After being arrested as part of the Poll Tax riots in the early nineties, she moved back to Scotland to study animation. She then freelanced as a motion graphic designer for 25 years. Through this she became an expert in After Effects and other software applications. She wrote books on design and worked with Adobe as a demo artists in the 90’s before giving it all up to follow her art.
Angie got a life-changing artist’s residency last year where she taught herself VR art software as well as game engines such as Unity and Unreal Engine. She now creates immersive VR projects, digital sculpture & animation.
Angie was a punk in the 1970’s and her work references the energy, anarchy and rebellion of the punk rock movement. She lived in Jamaica for a short time in 1981 before coming back to Scotland to attend art college. While there she was taught wood carving by a Jamaican Rastafarian.
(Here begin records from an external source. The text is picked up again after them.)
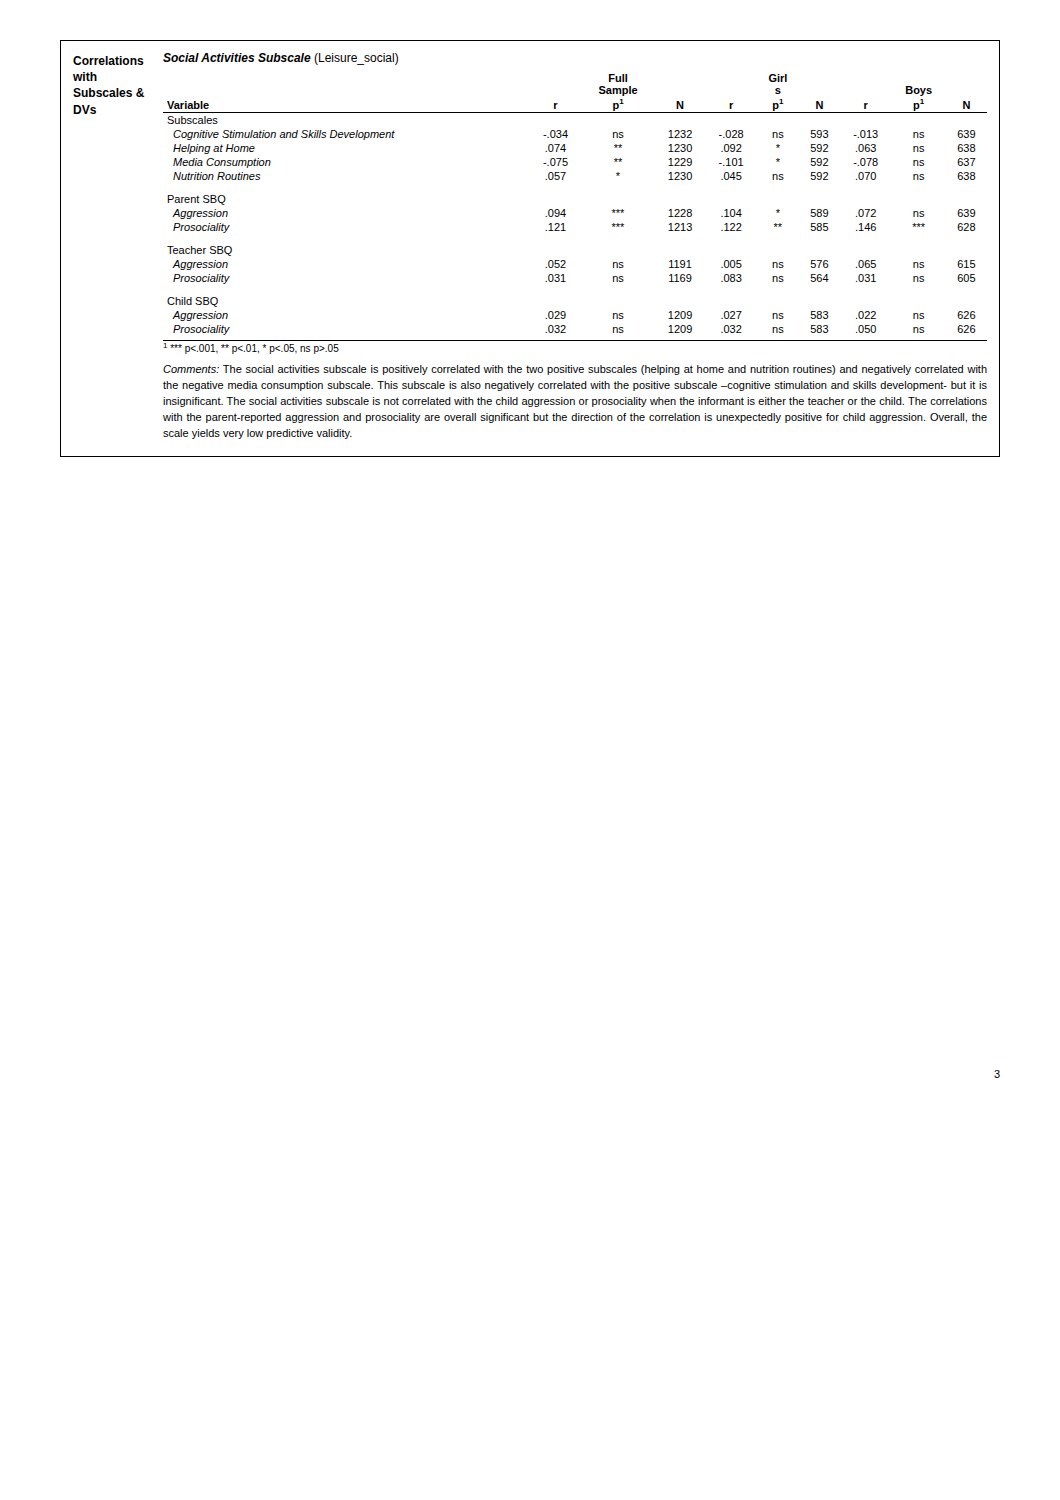Correlations with Subscales & DVs
Social Activities Subscale (Leisure_social)
| | | Full Sample | | | Girl s | | | Boys | |
| --- | --- | --- | --- | --- | --- | --- | --- | --- | --- |
| Variable | r | p 1 | N | r | p 1 | N | r | p 1 | N |
| Subscales | | | | | | | | | |
| Cognitive Stimulation and Skills Development | -.034 | ns | 1232 | -.028 | ns | 593 | -.013 | ns | 639 |
| Helping at Home | .074 | ** | 1230 | .092 | * | 592 | .063 | ns | 638 |
| Media Consumption | -.075 | ** | 1229 | -.101 | * | 592 | -.078 | ns | 637 |
| Nutrition Routines | .057 | * | 1230 | .045 | ns | 592 | .070 | ns | 638 |
| Parent SBQ | | | | | | | | | |
| Aggression | .094 | *** | 1228 | .104 | * | 589 | .072 | ns | 639 |
| Prosociality | .121 | *** | 1213 | .122 | ** | 585 | .146 | *** | 628 |
| Teacher SBQ | | | | | | | | | |
| Aggression | .052 | ns | 1191 | .005 | ns | 576 | .065 | ns | 615 |
| Prosociality | .031 | ns | 1169 | .083 | ns | 564 | .031 | ns | 605 |
| Child SBQ | | | | | | | | | |
| Aggression | .029 | ns | 1209 | .027 | ns | 583 | .022 | ns | 626 |
| Prosociality | .032 | ns | 1209 | .032 | ns | 583 | .050 | ns | 626 |
1 *** p<.001, ** p<.01, * p<.05, ns p>.05
Comments: The social activities subscale is positively correlated with the two positive subscales (helping at home and nutrition routines) and negatively correlated with the negative media consumption subscale. This subscale is also negatively correlated with the positive subscale –cognitive stimulation and skills development- but it is insignificant. The social activities subscale is not correlated with the child aggression or prosociality when the informant is either the teacher or the child. The correlations with the parent-reported aggression and prosociality are overall significant but the direction of the correlation is unexpectedly positive for child aggression. Overall, the scale yields very low predictive validity.
3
Because of this, and her passion for punk rock, her work has a naive/tribal quality.
She is a big fan of naive art, rejecting conventional experience in representing real objects. Her digital sculptures deliberately display the polygons they are made from. The slightly wonky, broken appearance echoes her feelings about herself and her feelings of not fitting in to society. Angie has ADHD and Aspergers. This means that her focus in intense but very short lived.
“I wanted to find a way to sketch out 3D sculptures in a quick, expressive, organic way. It’s as if the idea needs to be expressed before I get sidetracked and the idea loses validity. Once the form is there, I can then focus on it for days so spend that time experimenting with lighting, textures and treatments. I used to spend time refining the form and shape. Till one day I realised that it’s roughness is what contains those feelings. Somehow by refining the form, they lose their power.”
VR software provides her with a means of getting her ideas and feelings out quickly and powerfully. She then spends hours, days, experimenting with different treatments, lighting and rendering. Possibly due to her ADHD, her work is varied and doesn’t stay the same for long. It evolves quickly as she often adopts new techniques and styles at a whim.
To sum up, Angie’s sculptures juxtapose the DIY, Punk ethic of fanzines, with the & fresh immediacy ofand the technical complexity of VR and 3D digital technology. The subjects of her sculptures often explore feelings of isolation, “not fitting in” and the challenges of living with ADHD and Aspergers.
Angie’s work also expresses a a kinship with the natural world. Her early sculptures were of human-creature hybrids such as mermaids, sea creatures and man-eating plants. Angie has also focused much of her creative work on the poor souls who were persecuted during the witch trials in Scotland.
She has a bronze sculpture on site in Irvine which commemorates the people you were persecuted and lost their lives there as a result of just being different. Her work often has elements of metamorphoses running through it with tree-people being a regular theme.